On the other hand, the need of our day is every bit as acute as when Jesus walked physically on the earth. Furthermore, the truth He taught remains the only antidote to the world’s spiritual poison. The insight of the parables, the beauty of the Beatitudes, the woes against the ways of the outwardly religious Pharisees are not at all out of style or step with the times. While we cannot preach like Jesus in certain ways, we must follow his example in some significant identifiable ways.
The key lies in distinguishing the person of Jesus from the preaching of Jesus, His divine prerogatives from His human performance. In other words, if our preaching can reflect Him rather than merely mimic Him, our preaching can honor Him. Jesus’ preaching was both Self-centered and God-centered, while ours can only be the latter.
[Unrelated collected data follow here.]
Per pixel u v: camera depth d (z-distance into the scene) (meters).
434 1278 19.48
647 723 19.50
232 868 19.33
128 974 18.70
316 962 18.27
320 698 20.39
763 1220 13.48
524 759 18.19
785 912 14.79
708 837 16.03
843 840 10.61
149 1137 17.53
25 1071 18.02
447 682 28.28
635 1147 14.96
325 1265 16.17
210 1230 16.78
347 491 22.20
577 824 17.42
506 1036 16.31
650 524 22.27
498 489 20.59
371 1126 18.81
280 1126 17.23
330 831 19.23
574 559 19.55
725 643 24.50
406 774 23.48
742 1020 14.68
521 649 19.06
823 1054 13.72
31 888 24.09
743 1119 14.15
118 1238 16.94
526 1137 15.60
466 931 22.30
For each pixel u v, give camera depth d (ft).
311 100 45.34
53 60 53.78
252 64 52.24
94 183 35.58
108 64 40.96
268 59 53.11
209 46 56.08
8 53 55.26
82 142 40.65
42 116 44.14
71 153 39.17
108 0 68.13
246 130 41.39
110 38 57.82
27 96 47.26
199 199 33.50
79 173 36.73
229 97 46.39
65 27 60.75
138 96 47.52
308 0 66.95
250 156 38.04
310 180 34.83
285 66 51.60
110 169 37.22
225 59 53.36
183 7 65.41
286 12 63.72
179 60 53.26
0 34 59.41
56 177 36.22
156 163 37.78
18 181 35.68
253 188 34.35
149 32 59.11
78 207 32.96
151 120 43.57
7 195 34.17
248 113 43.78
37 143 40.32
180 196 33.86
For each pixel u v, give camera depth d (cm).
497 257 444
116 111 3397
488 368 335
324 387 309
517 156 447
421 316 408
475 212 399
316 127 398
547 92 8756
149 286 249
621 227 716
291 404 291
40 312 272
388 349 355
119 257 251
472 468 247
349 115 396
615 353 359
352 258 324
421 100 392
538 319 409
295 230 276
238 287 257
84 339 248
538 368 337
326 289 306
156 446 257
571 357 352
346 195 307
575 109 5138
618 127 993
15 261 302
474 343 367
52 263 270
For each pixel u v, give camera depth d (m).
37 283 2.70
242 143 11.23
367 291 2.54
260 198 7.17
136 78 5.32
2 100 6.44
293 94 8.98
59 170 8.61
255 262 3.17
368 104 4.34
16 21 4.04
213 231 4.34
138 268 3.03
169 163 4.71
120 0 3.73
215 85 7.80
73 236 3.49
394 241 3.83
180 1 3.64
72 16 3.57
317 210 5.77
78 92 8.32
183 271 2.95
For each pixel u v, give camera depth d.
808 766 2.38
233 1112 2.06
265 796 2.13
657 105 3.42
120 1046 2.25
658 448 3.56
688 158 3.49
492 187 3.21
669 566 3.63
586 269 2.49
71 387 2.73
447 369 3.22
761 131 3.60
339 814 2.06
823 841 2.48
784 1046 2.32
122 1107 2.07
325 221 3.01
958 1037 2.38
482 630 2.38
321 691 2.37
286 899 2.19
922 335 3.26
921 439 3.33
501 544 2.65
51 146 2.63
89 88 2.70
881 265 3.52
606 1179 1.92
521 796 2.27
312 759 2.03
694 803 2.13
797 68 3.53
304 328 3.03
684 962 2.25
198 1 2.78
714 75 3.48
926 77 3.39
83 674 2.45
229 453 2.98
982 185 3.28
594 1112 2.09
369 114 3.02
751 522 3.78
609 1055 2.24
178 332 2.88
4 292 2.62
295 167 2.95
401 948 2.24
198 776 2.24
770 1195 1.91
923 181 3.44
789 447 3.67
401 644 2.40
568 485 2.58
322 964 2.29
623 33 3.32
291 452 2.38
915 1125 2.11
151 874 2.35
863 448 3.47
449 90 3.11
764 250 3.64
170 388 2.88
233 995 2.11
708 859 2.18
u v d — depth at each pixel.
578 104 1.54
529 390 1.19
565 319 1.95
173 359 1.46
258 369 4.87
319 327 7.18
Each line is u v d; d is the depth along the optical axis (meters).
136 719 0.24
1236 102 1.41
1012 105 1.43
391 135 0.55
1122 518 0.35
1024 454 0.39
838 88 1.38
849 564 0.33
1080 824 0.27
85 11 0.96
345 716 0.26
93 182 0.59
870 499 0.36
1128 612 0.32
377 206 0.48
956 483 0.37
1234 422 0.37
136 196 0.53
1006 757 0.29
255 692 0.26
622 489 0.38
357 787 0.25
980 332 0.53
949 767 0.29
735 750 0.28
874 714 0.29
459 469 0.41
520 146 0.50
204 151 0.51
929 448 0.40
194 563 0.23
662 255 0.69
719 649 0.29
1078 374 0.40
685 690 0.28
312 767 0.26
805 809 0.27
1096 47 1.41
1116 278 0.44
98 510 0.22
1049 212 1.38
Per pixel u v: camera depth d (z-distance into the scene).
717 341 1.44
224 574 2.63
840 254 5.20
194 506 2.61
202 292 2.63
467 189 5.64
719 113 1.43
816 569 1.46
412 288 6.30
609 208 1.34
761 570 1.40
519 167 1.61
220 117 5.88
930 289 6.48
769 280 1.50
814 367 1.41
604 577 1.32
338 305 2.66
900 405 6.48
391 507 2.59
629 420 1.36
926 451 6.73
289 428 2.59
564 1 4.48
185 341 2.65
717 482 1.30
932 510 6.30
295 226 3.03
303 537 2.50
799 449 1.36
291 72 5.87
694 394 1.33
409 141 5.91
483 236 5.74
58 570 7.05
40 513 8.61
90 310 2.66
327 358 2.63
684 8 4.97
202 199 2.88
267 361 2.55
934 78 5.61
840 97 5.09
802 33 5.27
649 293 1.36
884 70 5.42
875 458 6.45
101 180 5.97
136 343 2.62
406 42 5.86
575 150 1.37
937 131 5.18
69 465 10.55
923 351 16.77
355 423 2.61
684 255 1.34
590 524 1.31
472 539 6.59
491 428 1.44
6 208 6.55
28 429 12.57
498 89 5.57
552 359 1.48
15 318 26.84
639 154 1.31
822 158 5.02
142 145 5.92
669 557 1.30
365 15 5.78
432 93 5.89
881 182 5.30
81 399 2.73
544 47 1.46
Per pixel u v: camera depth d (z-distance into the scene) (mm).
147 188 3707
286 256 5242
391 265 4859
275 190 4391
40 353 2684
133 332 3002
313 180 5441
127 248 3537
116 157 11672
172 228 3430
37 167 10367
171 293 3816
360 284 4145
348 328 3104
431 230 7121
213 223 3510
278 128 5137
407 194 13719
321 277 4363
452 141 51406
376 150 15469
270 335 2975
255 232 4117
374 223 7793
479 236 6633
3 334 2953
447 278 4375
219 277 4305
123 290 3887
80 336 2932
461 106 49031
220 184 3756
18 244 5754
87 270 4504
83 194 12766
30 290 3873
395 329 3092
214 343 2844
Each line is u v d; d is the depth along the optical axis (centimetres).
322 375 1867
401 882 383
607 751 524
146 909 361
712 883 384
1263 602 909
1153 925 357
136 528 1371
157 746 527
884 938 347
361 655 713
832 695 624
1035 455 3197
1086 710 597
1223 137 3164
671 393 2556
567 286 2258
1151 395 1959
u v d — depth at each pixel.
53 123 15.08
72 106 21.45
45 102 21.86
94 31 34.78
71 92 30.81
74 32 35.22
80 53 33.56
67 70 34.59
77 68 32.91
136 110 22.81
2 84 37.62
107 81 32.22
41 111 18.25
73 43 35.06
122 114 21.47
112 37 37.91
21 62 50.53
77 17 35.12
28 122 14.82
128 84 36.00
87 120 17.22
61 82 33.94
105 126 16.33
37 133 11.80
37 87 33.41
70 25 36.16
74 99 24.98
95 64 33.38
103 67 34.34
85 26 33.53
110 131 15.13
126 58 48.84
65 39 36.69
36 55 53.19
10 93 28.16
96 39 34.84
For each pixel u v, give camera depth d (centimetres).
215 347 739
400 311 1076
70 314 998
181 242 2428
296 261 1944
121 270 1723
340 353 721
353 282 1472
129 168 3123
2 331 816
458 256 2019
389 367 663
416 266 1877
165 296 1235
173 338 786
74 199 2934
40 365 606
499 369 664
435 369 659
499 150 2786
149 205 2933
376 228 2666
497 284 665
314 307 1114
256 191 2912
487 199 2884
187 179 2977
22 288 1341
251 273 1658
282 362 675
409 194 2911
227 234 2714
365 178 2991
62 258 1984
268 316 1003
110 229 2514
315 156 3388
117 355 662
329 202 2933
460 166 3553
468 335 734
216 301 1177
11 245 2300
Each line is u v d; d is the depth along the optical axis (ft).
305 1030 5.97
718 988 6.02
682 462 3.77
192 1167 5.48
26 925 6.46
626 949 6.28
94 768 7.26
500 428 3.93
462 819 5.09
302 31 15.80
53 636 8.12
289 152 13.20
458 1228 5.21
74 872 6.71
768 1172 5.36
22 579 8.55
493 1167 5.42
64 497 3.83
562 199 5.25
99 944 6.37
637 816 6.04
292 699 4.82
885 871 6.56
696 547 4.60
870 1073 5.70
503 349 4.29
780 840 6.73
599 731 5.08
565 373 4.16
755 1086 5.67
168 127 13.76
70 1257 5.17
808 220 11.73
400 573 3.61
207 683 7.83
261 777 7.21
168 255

If we can distinguish between the aspects of His preaching that belong solely to His deity and those characteristics that can still be communicated by earthen vessels, we can learn how to reflect Him better when we preach.
Once we take a step back from His person and evaluate His preaching, we understand five key ways in which Jesus preached Himself. One could easily find additional ways that Jesus preached Himself which we can emulate, but these core issues should mark and define our preaching as they did His.
Whenever Jesus preached, He always preached and pushed for a decision. He never concluded a discourse with, “But that’s just what I think. You might feel differently.” He forced a crisis, asked for a verdict, often confronting His audience with only two options — follow or don’t, be wise or be foolish, sell all or turn back, be a sheep or a goat! He forced his followers to face their future and to take responsibility for their actions. He made it clear that indecision was impossible because making no decision was actually making the choice to reject Him and His message.